MOSCOW--From the University of Idaho, U of I Ag Economists are already studying the 2021 drought.

Professor Garth Taylor stands in a wheat field just off-campus. What are you seeing?

"This is a poor picture of the drought you're seeing is so lush and green. It's a beautiful wheat field," said Taylor.

"It's a poor representation because there are burned-up fields in parts of the Palouse. We just haven't had the rain here for a critical time of grain development. But around the state, we have some very bad places, far worse than the Palouse. In the Lewiston area, we are not going to have much of a grain harvest. It's just too late for maturing wheat in other parts of the state,"

HOW bad is drought?

"We have talked about this. When we talk about the drought we talk about its effect on Agriculture in the state. There's always a little bit of a paradox in the state. A little bit of drought is always good for some farmers in particular potato farmers. A reduction in the quantity of what we produce is offset by the increase in prices.
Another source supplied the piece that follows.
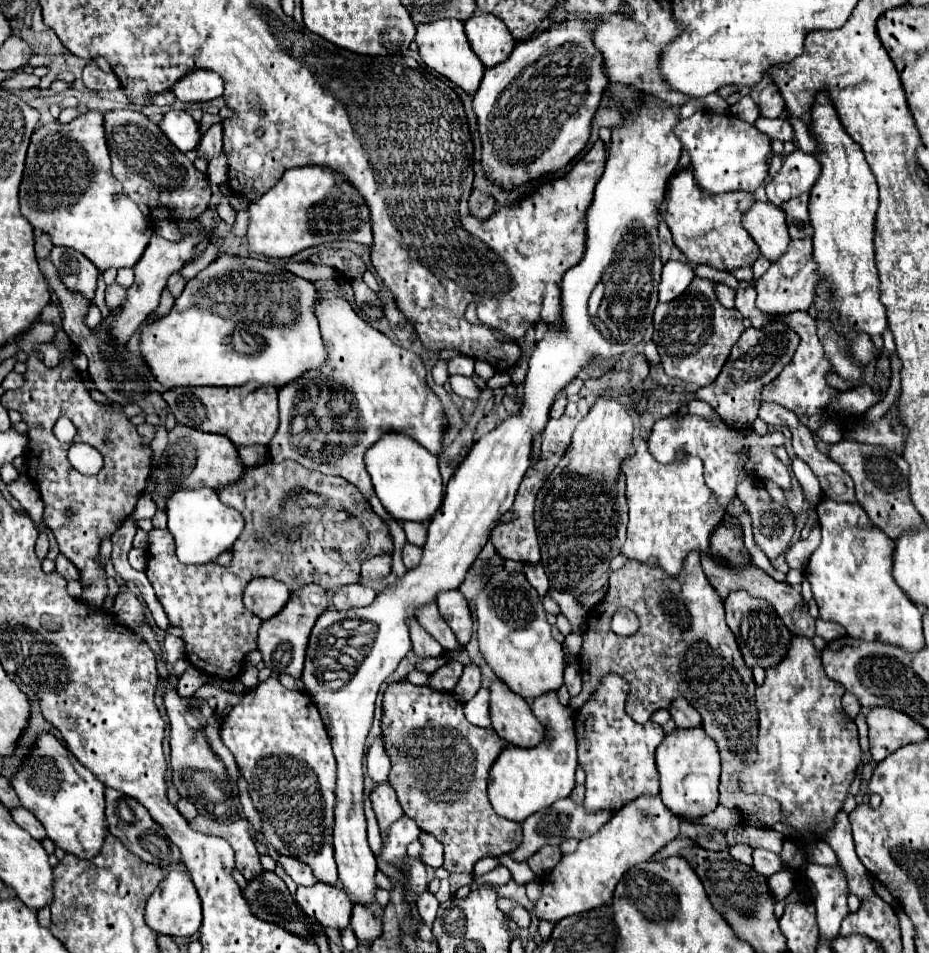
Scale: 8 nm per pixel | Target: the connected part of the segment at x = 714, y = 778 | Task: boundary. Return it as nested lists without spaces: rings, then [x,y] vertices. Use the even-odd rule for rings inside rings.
[[[676,727],[668,733],[656,749],[656,765],[660,773],[660,797],[674,815],[698,819],[714,811],[718,805],[720,755],[714,739],[708,737],[702,727]]]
That won't the case in wheat, but it is in some of the crops we grow here in Idaho," said Taylor.

How will drought affect Idaho's Ag economy?

"We could have another great Ag year. If we continue building it's all depending on milk prices. I hate to give it to the dairymen every year, putting the health of the Ag economy on the shoulders of the dairymen. That's the way it is, dairy constitutes well over a third of our cash receipts for the State of Idaho. I hate to put it all on milk prices but to be blunt that's what it is," said Taylor.

So where Idaho dairy goes, Idaho economy goes?

"Let's put it the other way. Where Dairy goes, the Idaho economy goes," said Taylor. I'll go out far enough and say that we will break last years records, maybe not without the Covid payment and stuff like that but we will break the records without Covid as long as dairy holds up with a $17 or $18 dollar price per hundredweight of milk," said Taylor.

Drought or no drought the Idaho Ag economy drives on.